Supplied data:
##########

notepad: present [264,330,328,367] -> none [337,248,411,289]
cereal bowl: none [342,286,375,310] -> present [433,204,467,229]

##########

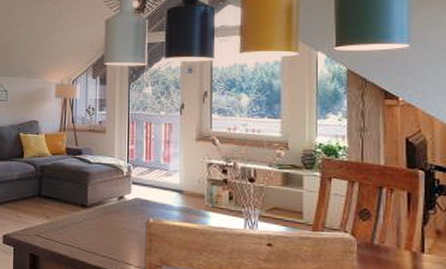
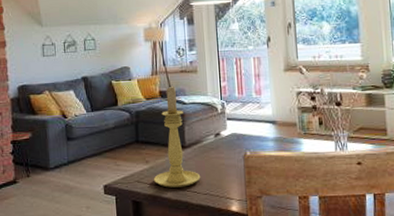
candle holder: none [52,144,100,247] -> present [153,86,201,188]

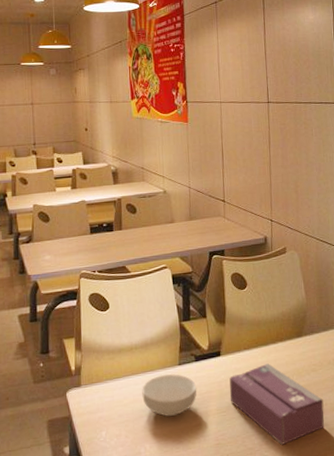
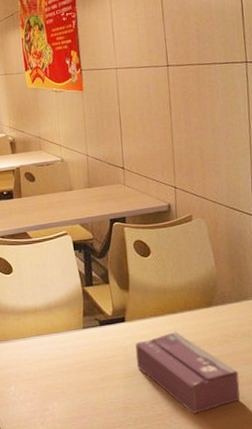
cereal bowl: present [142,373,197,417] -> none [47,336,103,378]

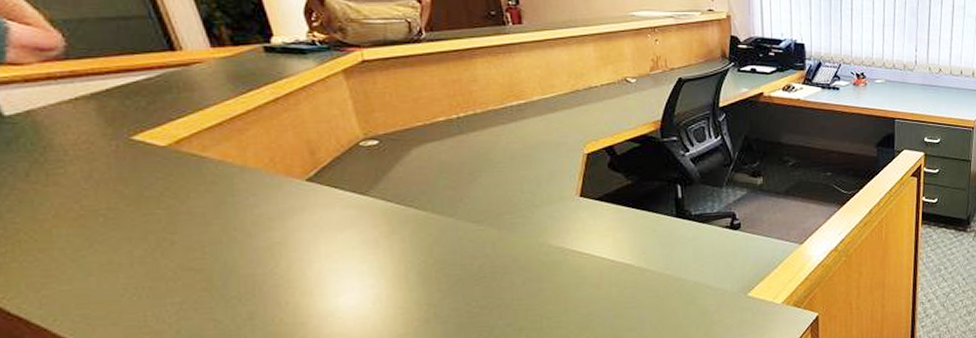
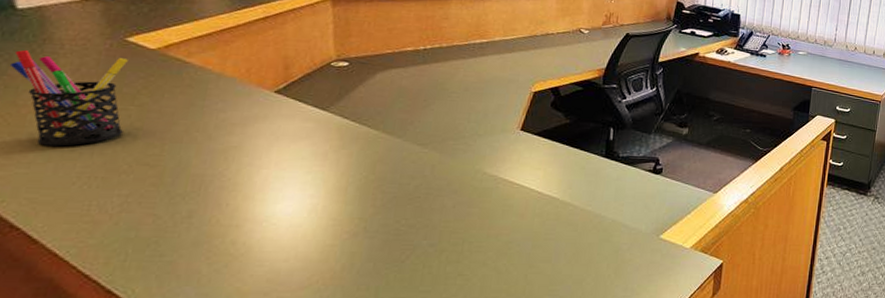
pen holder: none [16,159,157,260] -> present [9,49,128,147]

##########

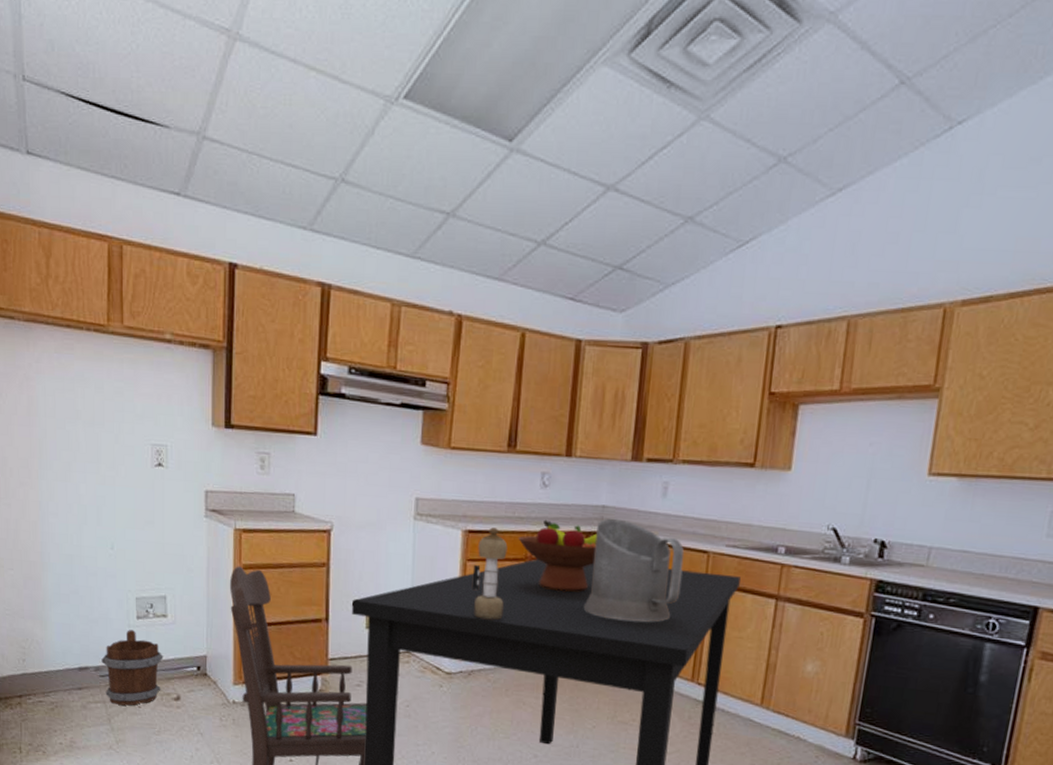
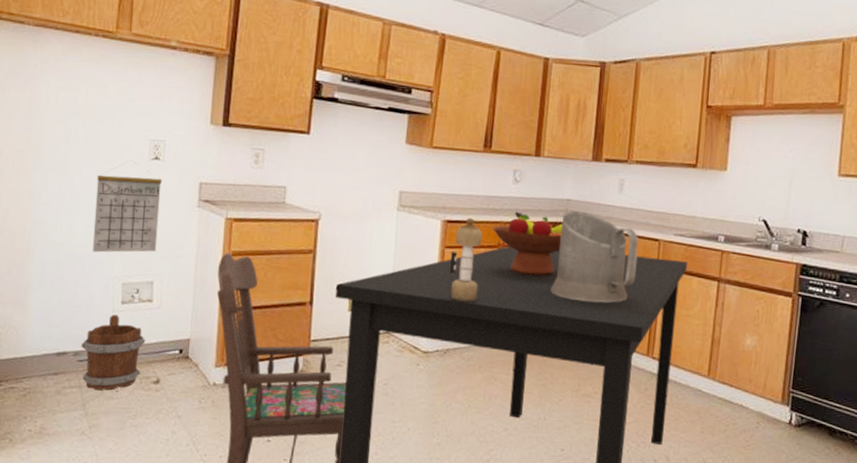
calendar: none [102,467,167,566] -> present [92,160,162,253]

##########

Task goal: Find each line in the material above that carries the string "bowl", and copy it.

Finished task:
cereal bowl: none [342,286,375,310] -> present [433,204,467,229]
cereal bowl: present [142,373,197,417] -> none [47,336,103,378]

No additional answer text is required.